The battle isn’t over, however. There have been many great Canadian women in our history and we have just seven banknotes to work with. To date, they’ve carried the images of Queen Elizabeth, former prime ministers (all of them male, of course), and various stereotypical Canadian scenes such as a fishboat, an icebreaker, and the like.

For a time, 2004-2012, the $50 bill bore the profiles of the Famous Five — Irene Parlby, Emily Murphy, Henrietta Muir Edwards, Louise McKinney and Nellie McClung — and the head-and-shoulders portrait of Quebec female rights activist Therese Casgrain who was the only one that was recognizable.

Ms. Forster also thinks that it’s important that women be recognized on the front, not the back, of bills.

As for possible women candidates for our currency, scores of names have been submitted via  www.womenonbanknotes.ca, Foster’s website. Among them, as I told you several weeks ago, is Canada’s first aircraft designer Elsie MacGill and, my own hope, Dr. Frances Oldham Kelsey, born in Cobble Hill.

Three other names with strong B.C. connections are the province’s foremost artist, Emily Carr, First Nations poet E. Pauline Johnson and (also Ontario-born) author and activist Nellie McClung. I’ve admired Nellie’s voluminous writings since reading Clearing In the West, one of 16 books that she wrote.
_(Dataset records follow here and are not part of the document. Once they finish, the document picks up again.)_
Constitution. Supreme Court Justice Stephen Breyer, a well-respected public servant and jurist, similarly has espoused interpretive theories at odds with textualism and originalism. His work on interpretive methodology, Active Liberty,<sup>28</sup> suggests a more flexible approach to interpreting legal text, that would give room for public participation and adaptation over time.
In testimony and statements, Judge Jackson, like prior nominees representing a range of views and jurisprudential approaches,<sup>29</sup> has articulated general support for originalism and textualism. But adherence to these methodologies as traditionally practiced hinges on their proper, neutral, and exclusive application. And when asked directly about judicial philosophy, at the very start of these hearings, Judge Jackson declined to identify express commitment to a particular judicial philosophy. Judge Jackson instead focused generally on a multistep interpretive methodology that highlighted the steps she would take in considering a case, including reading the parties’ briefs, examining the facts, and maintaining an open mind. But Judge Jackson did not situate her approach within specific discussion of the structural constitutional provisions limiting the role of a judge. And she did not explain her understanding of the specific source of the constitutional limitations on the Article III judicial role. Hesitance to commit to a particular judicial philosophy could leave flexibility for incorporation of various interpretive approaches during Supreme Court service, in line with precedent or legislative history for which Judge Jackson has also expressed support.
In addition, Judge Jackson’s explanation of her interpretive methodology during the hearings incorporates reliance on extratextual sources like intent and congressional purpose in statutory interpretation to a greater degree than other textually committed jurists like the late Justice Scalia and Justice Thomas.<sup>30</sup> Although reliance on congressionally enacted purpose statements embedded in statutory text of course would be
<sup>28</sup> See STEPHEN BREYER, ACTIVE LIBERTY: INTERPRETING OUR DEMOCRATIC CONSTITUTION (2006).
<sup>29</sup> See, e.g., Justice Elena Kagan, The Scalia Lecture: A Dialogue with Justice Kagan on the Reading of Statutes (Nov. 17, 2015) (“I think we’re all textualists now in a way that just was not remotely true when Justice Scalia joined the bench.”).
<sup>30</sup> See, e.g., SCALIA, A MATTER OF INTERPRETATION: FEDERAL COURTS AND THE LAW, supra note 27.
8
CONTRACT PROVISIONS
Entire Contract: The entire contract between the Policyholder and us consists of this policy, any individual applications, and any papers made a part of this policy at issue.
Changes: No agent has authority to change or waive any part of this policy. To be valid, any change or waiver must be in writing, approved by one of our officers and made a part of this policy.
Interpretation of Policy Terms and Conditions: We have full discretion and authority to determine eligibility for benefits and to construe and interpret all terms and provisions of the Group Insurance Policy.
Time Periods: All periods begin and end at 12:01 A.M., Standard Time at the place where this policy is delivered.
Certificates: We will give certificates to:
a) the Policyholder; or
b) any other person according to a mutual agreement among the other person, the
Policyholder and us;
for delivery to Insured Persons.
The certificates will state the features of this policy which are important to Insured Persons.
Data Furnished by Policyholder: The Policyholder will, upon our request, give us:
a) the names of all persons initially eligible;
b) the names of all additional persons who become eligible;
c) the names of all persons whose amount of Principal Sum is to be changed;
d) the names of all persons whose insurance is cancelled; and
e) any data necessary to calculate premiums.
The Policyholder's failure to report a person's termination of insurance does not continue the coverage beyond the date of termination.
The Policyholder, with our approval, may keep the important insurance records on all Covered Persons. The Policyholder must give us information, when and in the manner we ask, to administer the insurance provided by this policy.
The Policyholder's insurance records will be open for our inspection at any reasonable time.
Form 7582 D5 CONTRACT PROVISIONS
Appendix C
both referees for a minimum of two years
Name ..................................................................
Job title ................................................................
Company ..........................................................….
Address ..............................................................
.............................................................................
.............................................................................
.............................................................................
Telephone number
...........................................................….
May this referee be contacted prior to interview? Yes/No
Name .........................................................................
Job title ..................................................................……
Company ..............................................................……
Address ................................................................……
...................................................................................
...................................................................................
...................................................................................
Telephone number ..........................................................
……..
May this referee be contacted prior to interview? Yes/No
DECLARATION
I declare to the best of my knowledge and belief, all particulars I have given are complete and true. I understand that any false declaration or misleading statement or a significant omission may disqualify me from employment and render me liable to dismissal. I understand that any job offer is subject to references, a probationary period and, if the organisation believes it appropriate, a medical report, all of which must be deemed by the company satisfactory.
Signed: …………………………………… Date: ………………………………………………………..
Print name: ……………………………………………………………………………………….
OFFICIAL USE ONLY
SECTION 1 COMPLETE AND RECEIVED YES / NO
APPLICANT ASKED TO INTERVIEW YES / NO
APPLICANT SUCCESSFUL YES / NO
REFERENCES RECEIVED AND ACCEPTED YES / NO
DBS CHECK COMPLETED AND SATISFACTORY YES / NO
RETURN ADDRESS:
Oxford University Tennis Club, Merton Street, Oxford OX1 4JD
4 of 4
And, many years ago on CBC, I heard a reading of her description of a single woman applying for a bank loan in the 1940s; it’s funny, it’s priceless and things probably haven’t changed much all these years later.

Her name is being championed by the leader of the Manitoba Conservative Party, Brian Pallister, who has written to the governor of the Bank of Canada, 100 years after Manitoba became the first Canadian province (on Jan. 28, 1916) to grant women the right to vote. (Not until April 5, 1917 did B.C. pass similar legislation.) Pallister is quoted as saying that McClung should be on Canadian currency in recognition of her role in the enfranchisement of women, as a female pioneer and as a “democratic icon” whose image would remind Canadians that everyone has a place in democracy.

The Times-Colonist concurs, rating McClung “an ideal candidate to be the first woman other than the Queen to be on a Canadian banknote...”

I probably should explain here that McClung was one of the Famous Five, named previously, who won a landmark court ruling that finally and legally recognized women as “persons.” The fact that she spent the latter years of her life living in Saanich gives us a proprietary interest in her nomination.

For some time now the T-C has been republishing a series of columns McClung wrote for the Victoria Daily Times in 1939 and into the 1940s. They’re insightful, articulate and her humanism shows through, as in her recent column, originally published in March 1939, on Canada’s attitude towards emigrants and refugees. At a time when Germany’s anti-Semitic policies were becoming world-known and the Canadian government had turned back a shipload of Jewish refugees to imprisonment and ultimate murder, McClung presented a case for acceptance of refugees. She did so not just on humanistic grounds, but because Canada, which had been largely settled and forged by immigrants from Europe and elsewhere, would gain valuable citizens: “Refugees have enriched many countries. They would enrich us.”

But there was more to this than just the tangible, she wrote: “Whether they enrich us or not materially, one thing is certain: If we refuse them, we will be impoverished in our hearts.”

But, alas, Nellie McClung’s sympathy had its limits and this character trait could well disqualify her from consideration for individual status on a Canadian banknote. We do, after all, live in a politically correct age and Nellie’s belief in eugenics, a doctrine that has become infamous for its promotion, among other things, of the sterilization of those deemed to be “mental defectives,” has earned for her deserved criticism and censure.

In short, Nellie McClung was less than perfect. And we can’t have that now, can we?